I took my 05 chevy 2500 HD 6.0l vortec to a mechanic i thought wasnt bad used him a few times. My front axle gasket went bad on the drivers and passengers wasnt real bad he said. He started to take it apart and said that there was to much play in the inner axle for his liking and he thought the front differental probably needs to be rebuilt. Im taking it to my fiances uncles shop tommorow that i should have went to, to begin with wont tell her that. The truck has 60,000 miles. does any one have any ideas or advice. im 21 and not sure what to do. I talked to a several transmission places and they all thought i was crazy with what i told him. thanks in advance


----------



## B&B (Nov 4, 2006)

Is it in and out "play"...or up and down "play" in the axles?

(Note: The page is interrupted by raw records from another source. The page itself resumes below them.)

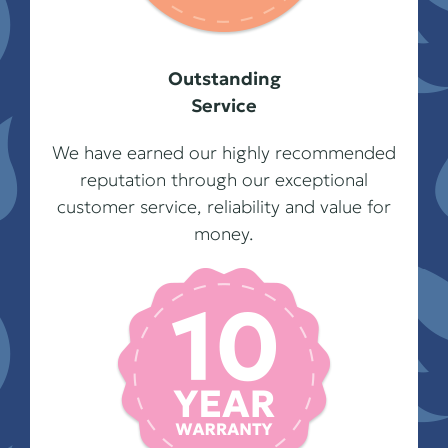
Outstanding
Service
We have earned our highly recommended
reputation through our exceptional
customer service, reliability and value for
money.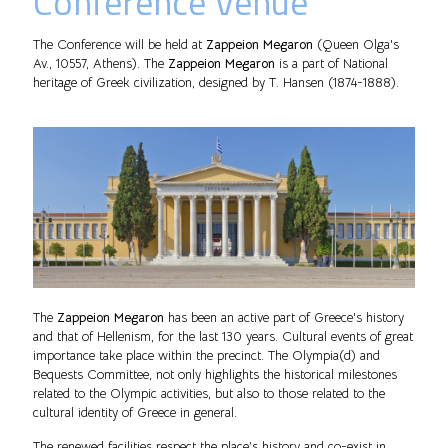
Conference Venue
The Conference will be held at
Zappeion Megaron
(Queen Olga's
Av., 10557, Athens). The
Zappeion Megaron
is a part of National
heritage of Greek civilization, designed by T. Hansen (1874-1888).
The
Zappeion Megaron
has been an active part of Greece's history
and that of Hellenism, for the last 130 years. Cultural events of great
importance take place within the precinct. The Olympia(d) and
Bequests Committee, not only highlights the historical milestones
related to the Olympic activities, but also to those related to the
cultural identity of Greece in general.
The renewed facilities respect the place’s history and co-exist in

If it's up and down, how much was it actually? Some is normal..


----------



## chs1993 (Nov 12, 2006)

Not sure about your question honestly i didnt look at it. The place today said the inner axle is loose which is causing the gaskets to leak. Not sure if that makes sense but its at the chevy dealership since it should be covered under warranty will find out tommorow. I have never had this many problems with my ford truck.


----------



## Milwaukee (Dec 28, 2007)

We did do that with tahoe we replace axle seal it seem ok. But it was one on passenger so your leak 2 seal that sound bad to me. Did you plow with that truck? Do you spin lot time like stuck in snow? 

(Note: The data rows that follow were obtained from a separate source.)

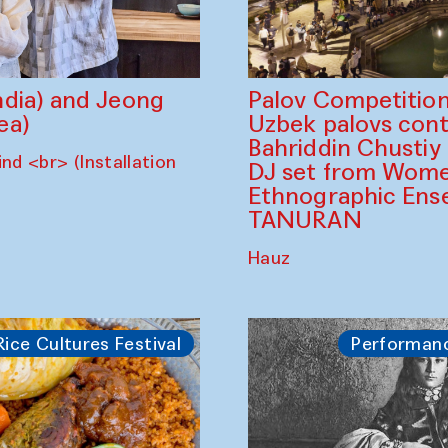
dia) and Jeong
Palov Competition
ea)
Uzbek palovs сont
Bahriddin Chustiy
nd <br> (Installation
DJ set from Wome
Ethnographic Ense
TANURAN
Hauz
Rice Cultures Festival
Performan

how it get loose? run on low oil cause bearing worn out because little oil?


----------



## chs1993 (Nov 12, 2006)

Nope never plowed with just towed with, never been stuck in snow. The bearings are fine, oil wasnt low just starting to leak out. Its a thousand dollars to fix, im waiting to see if the dealer will cover it with my warranty.


----------



## B&B (Nov 4, 2006)

Those axle seals are well known cause for leakage on these IFS trucks. Been a common issue for many years. 

If your $1000 repair estimate only included replacing just the two seals (no bearing or diff work) then someone is ripping you off. Both those seals can be replaced for waaaaaaay less than a grand. Labor time to replace BOTH seals is only 3 hrs.


----------



## chs1993 (Nov 12, 2006)

No to repair the gaskets is around 250 for the parts and labor. the other 750 is for the work on the inner axle.


----------



## Milwaukee (Dec 28, 2007)

NO way:realmad:

$250 for that gasket. Find another one.


----------



## B&B (Nov 4, 2006)

chs1993;605436 said:


> No to repair the gaskets is around 250 for the parts and labor. the other 750 is for the work on the inner axle.


What "work" are they estimating separately for the "inner axle"? To replace the axle seals you already have the inner axles out. Only thing that will add to the seal replacement estimate is new parts if their replacing axles and/or the axle bearings.

Is this a dealer quote?


----------